Being On Duty shouldn’t be a horrendous experience and we’re not here to answer every request immediately; we’re partners with our engineering colleagues and our primary reason for being On Duty is to respond to big problems such as site outages or problems that are blocking engineers from working.

  • Primarily, the #pbx-sre channel should be the point of contact for engineers who need assistance.
  • Additionally, PagerDuty should be monitored by the On Duty engineer for any incidents or alerts.
  • SLA for first response is within 30 minutes, however we should aim to respond faster than that.
  • If you’re investigating something, put :eyes: on the message/alert so as your colleagues know you’re looking at it.
  • Feel free to ask non-urgent requests to wait, or if you have many urgent requests, ask your teammates for help.

On Call

Outside Peak

  • SRE provides on-call cover during peak trading times:
    • Saturday & Sunday
    • 14:30 to 21:00 UTC, offset by daylight savings when appropriate.
  • SLA for first response is 30 minutes.

Peak

  • During Peak we provide cover:
    • From start of business day until end of business day
    • From 18:30 to 00:00 UTC Mon-Fri
    • From 07:30 to 00:00 UTC Saturday and Sunday
  • SLA for first response is 30 minutes during October and 15 minutes from mid-November until last order date.

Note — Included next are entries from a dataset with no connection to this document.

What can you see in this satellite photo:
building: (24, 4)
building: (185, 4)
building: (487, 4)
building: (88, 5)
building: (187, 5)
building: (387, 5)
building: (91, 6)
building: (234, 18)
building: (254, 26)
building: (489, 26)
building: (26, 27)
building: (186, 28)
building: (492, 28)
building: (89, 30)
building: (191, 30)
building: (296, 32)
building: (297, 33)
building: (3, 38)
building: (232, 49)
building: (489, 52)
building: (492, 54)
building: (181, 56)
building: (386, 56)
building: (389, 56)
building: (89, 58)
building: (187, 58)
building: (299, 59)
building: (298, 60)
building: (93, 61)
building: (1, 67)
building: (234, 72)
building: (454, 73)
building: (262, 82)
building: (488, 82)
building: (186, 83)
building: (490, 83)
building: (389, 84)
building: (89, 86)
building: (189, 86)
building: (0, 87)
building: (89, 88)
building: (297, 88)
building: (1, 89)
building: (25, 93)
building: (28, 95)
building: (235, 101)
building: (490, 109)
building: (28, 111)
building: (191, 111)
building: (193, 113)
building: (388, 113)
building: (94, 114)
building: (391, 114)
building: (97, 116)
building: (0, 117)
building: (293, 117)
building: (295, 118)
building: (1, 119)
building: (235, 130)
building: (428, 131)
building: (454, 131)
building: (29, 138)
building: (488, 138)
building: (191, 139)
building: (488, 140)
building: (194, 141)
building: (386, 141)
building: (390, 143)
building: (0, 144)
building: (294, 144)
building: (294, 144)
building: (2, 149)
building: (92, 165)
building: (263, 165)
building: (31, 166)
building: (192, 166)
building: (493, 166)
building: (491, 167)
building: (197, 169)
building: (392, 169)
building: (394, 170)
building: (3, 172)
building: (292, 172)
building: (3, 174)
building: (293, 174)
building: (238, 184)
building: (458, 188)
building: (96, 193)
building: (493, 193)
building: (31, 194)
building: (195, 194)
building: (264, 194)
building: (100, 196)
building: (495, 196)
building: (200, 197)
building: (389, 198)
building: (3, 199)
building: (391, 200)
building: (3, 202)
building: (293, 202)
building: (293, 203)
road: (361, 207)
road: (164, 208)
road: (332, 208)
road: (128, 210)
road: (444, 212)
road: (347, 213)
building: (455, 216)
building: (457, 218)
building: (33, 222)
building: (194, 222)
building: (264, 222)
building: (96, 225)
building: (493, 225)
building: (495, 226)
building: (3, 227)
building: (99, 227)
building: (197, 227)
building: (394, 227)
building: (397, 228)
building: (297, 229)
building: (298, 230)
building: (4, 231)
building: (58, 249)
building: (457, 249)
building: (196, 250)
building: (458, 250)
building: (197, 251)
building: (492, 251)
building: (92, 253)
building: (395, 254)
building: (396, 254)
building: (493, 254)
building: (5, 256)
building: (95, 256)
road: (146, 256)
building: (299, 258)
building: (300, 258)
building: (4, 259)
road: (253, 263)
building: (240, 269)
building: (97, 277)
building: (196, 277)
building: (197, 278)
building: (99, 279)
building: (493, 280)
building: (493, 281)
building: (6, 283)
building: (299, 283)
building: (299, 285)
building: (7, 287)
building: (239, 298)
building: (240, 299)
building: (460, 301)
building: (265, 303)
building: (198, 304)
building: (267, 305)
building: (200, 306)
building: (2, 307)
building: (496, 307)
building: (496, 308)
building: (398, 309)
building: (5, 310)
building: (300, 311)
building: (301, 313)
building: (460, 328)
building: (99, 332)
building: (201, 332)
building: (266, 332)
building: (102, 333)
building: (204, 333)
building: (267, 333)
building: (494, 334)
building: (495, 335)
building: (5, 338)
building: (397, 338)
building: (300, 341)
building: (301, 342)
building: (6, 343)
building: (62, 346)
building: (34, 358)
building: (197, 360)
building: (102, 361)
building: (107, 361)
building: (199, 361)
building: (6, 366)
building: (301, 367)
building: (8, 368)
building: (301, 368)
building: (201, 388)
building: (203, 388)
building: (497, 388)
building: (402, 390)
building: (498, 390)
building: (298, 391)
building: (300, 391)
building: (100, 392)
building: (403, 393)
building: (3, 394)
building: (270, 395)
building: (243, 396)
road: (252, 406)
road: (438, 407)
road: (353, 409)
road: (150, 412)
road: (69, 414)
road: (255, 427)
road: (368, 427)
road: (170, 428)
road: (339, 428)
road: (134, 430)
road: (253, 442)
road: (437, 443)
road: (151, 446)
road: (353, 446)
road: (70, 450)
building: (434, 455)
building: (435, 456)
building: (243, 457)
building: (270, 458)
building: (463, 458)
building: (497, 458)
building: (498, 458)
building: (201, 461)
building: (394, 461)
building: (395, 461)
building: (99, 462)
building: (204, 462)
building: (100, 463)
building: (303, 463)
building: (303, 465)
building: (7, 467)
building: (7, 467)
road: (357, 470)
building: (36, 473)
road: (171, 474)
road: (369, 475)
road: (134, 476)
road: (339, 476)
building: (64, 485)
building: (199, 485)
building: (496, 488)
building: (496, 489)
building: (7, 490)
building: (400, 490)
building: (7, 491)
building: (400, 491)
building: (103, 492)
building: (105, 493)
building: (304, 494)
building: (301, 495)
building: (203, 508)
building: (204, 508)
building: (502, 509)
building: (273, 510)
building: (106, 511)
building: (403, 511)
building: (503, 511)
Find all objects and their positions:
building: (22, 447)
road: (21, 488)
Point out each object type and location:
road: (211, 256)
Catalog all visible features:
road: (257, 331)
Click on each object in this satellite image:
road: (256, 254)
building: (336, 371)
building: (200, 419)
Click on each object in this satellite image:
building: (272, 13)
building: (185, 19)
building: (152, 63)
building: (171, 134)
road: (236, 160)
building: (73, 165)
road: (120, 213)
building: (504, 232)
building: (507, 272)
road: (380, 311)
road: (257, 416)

On Call Interface & Expectations

  • Primarily contact is via PagerDuty, responding to alerts.
  • During Peak, the #pbx-on-call is a secondary contact method
  • The organisation also appreciates summaries that all is well during busy trading days, including things like k8s pod count, Babel instance levels, etc.
  • A telephone directory of everyone’s mobile is maintained during Peak in case of emergencies.

PagerDuty Tips & Tricks

PagerDuty is our scheduling and alert routing tool. We use it to track who is on call and to notify them.

  • Each SRE should access PagerDuty via Okta and set up a profile
  • It’s a good idea to install PagerDuty to your phone. If you’re not happy having PD on your personal phone, the company can provide a work mobile for you.
  • Register your telephone number with PagerDuty
  • Configure Notification Rules in your PagerDuty Profile. The defaults result in you being emailed, pushed, texted and phoned immediately when each alert is created. A more practical configuration could be:
    • Leave email notifications set to immediately
    • Leave push notifications set to immediately
    • Set a 10 minute delay on SMS notifications
    • Disable or set a 15 minute delay on telephone calls
  • A WebCal/iCal feed can be created from your On Call shifts in the User Settings section - this can then be plumbed into Google Calendar so you can see when you’re on call.
  • Incidents will automatically be assigned to you when you’re on call. Use PagerDuty to manage the lifecycle of these alerts, such as:
    • Acknowledging incidents when you start investigating them - this will stop the alert from re-firing or escalating to other responders.
    • Reassigning incidents when a colleague takes over looking after it, or when you go off call if an incident is not resolved
    • Closing incidents that don’t have automatic resolution once you’ve dealt with them. A great example of this is the Storio Incidents flow, which will create a PD Incident and route it to the SRE on duty/on call so we know an Incident has been raised. Once we know, these types of alerts can be closed.